Given material ->
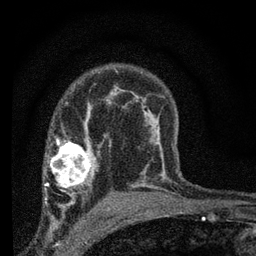
Breast MRI (dynamic contrast-enhanced), one axial slice; slice 47 of 66 in the series (ordered by position); cropped to one breast; dynamic contrast-enhanced series, time point 2 of 7 at this slice position (early post-contrast); 3 T; TE 2.2 ms, TR 6.8 ms; 256 × 256 image matrix. Female patient.
Structures marked on this image (semi-automatic segmentation, software-assisted and operator-edited):
- enhancing-tissue mask used for the functional tumour volume (all voxels passing the contrast-enhancement thresholds inside the analysis volume; usually the tumour): box from (x=44, y=131) to (x=97, y=205) px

About this task -> Copy every line above word for word and exclude the pictures.

Problem solution ->
Breast MRI (dynamic contrast-enhanced), one axial slice; slice 47 of 66 in the series (ordered by position); cropped to one breast; dynamic contrast-enhanced series, time point 2 of 7 at this slice position (early post-contrast); 3 T; TE 2.2 ms, TR 6.8 ms; 256 × 256 image matrix. Female patient.
Structures marked on this image (semi-automatic segmentation, software-assisted and operator-edited):
- enhancing-tissue mask used for the functional tumour volume (all voxels passing the contrast-enhancement thresholds inside the analysis volume; usually the tumour): box from (x=44, y=131) to (x=97, y=205) px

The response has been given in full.